Find the lines holding the string "stained" in the data, then copy all of them.

··· Exercise input

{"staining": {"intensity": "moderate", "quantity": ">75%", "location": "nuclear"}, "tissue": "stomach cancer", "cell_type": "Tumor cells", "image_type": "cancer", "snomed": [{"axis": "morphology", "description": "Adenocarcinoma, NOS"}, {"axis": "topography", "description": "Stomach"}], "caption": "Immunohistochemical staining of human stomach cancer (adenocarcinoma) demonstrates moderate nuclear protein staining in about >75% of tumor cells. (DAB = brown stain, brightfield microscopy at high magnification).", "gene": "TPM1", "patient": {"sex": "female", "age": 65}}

······
··· Exercise input

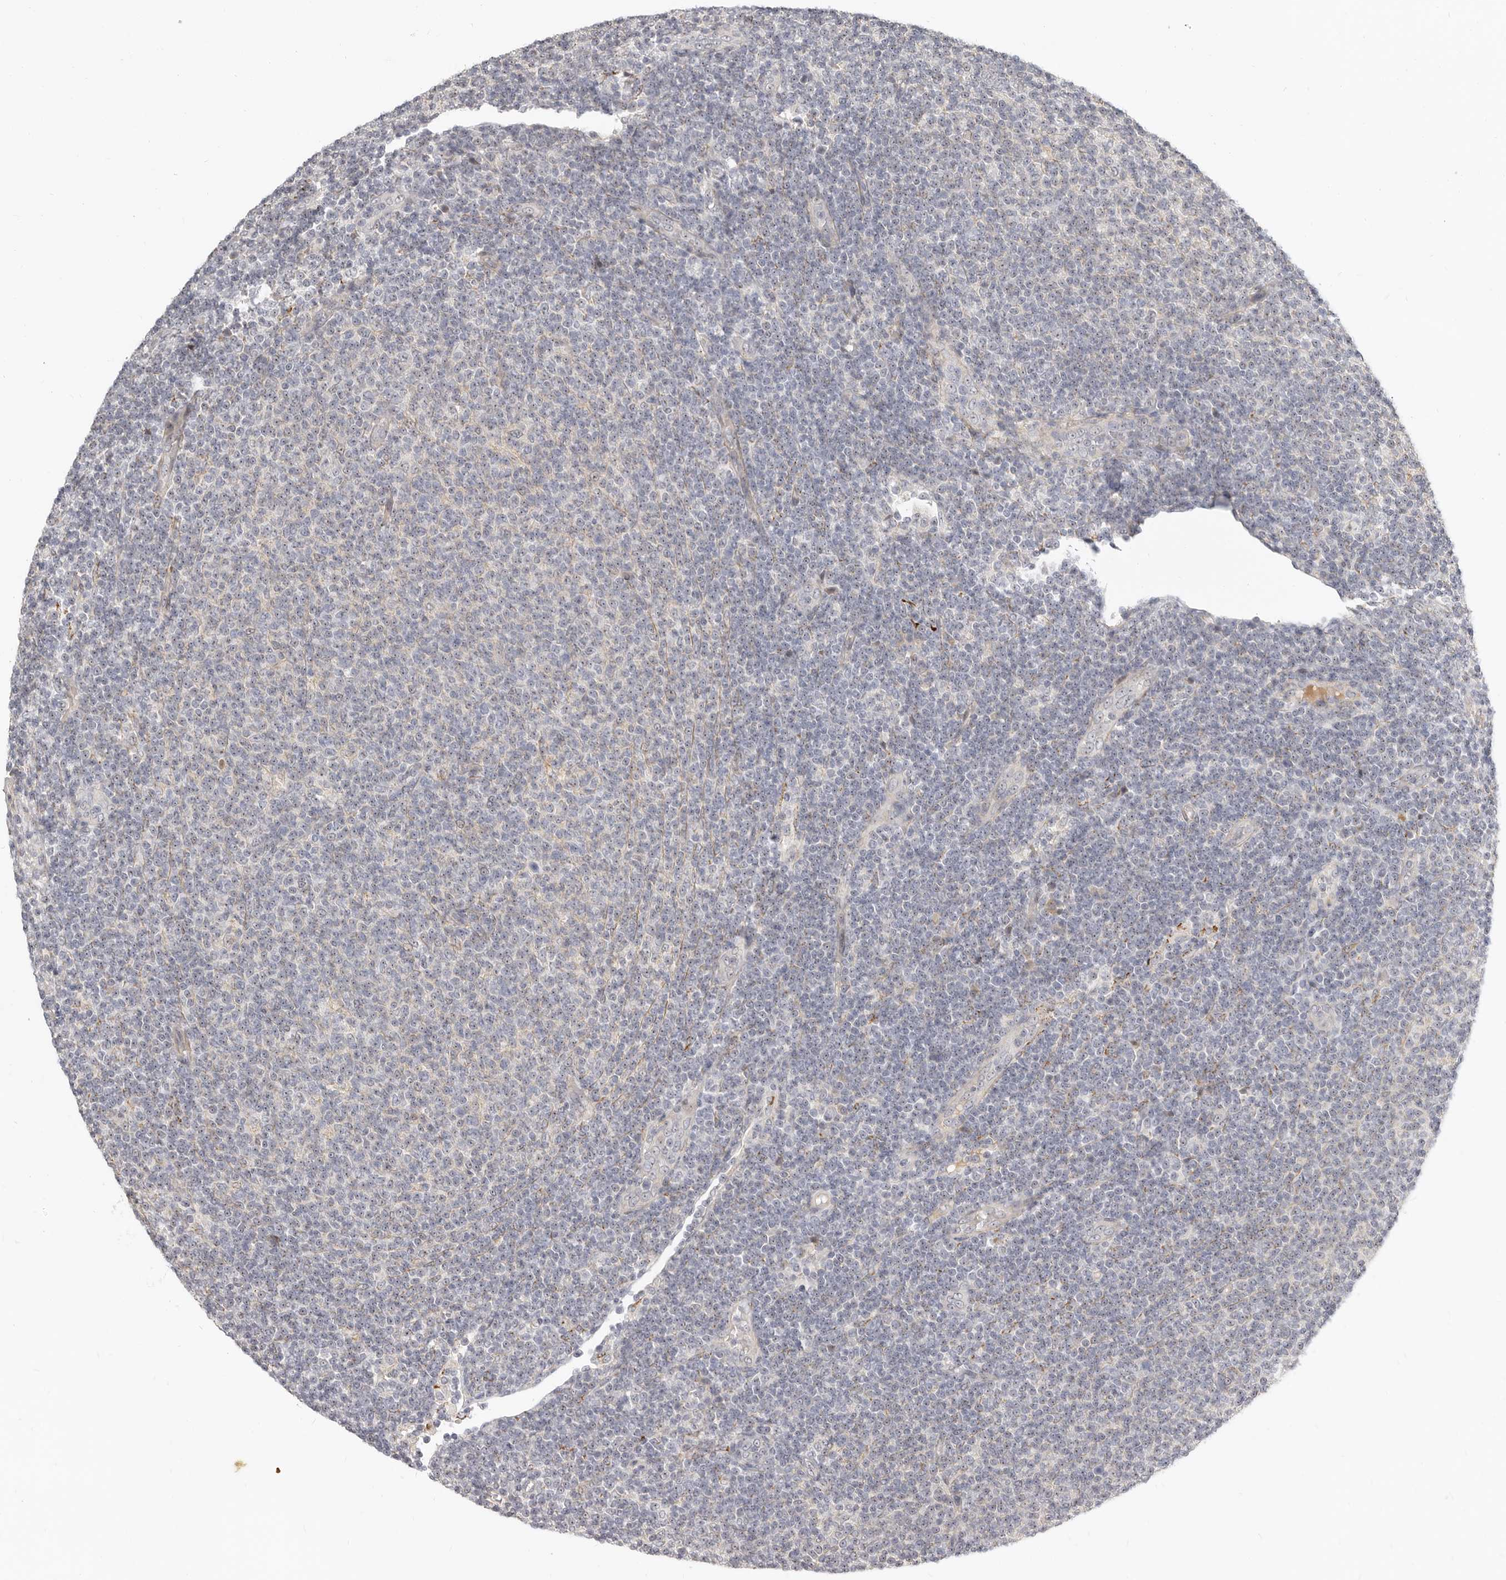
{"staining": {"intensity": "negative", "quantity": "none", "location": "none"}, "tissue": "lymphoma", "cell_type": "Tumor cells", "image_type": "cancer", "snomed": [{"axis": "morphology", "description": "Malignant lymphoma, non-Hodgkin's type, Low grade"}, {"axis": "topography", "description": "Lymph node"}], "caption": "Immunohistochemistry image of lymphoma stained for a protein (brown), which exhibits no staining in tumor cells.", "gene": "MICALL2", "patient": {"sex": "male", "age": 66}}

······
··· Exercise input

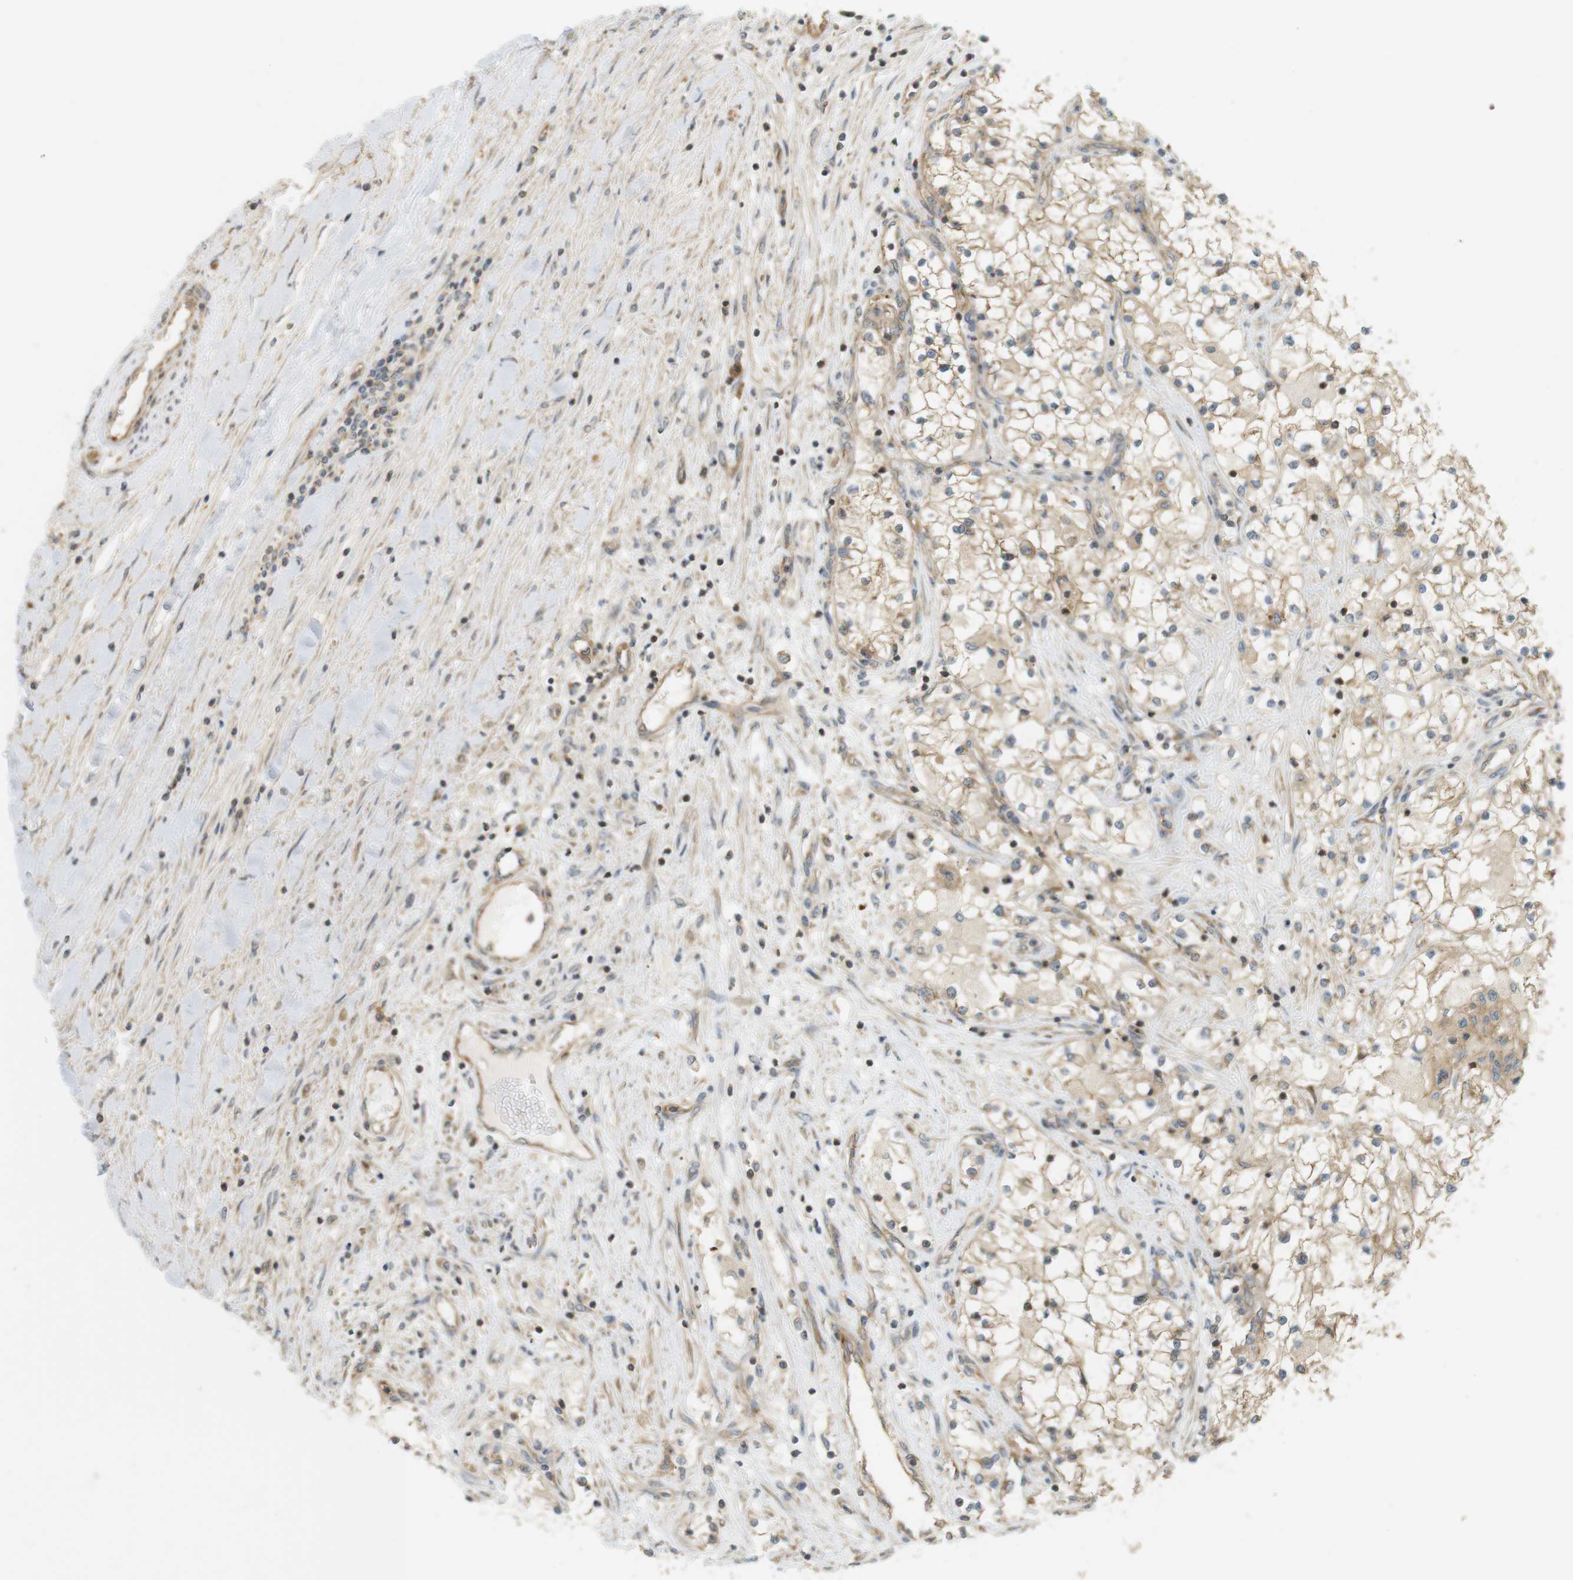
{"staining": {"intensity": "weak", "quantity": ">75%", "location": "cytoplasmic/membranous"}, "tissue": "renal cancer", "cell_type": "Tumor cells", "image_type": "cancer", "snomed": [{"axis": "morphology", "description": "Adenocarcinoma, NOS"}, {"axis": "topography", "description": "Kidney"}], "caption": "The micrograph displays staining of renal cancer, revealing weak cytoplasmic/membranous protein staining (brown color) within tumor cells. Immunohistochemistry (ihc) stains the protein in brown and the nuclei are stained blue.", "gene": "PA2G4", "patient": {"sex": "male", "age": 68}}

······

### Your solution
{"staining": {"intensity": "negative", "quantity": "none", "location": "none"}, "tissue": "lymphoma", "cell_type": "Tumor cells", "image_type": "cancer", "snomed": [{"axis": "morphology", "description": "Malignant lymphoma, non-Hodgkin's type, Low grade"}, {"axis": "topography", "description": "Lymph node"}], "caption": "Immunohistochemistry image of lymphoma stained for a protein (brown), which exhibits no staining in tumor cells.", "gene": "MICALL2", "patient": {"sex": "male", "age": 66}}
{"staining": {"intensity": "weak", "quantity": ">75%", "location": "cytoplasmic/membranous"}, "tissue": "renal cancer", "cell_type": "Tumor cells", "image_type": "cancer", "snomed": [{"axis": "morphology", "description": "Adenocarcinoma, NOS"}, {"axis": "topography", "description": "Kidney"}], "caption": "The micrograph displays staining of renal cancer, revealing weak cytoplasmic/membranous protein staining (brown color) within tumor cells. Immunohistochemistry (ihc) stains the protein in brown and the nuclei are stained blue.", "gene": "PA2G4", "patient": {"sex": "male", "age": 68}}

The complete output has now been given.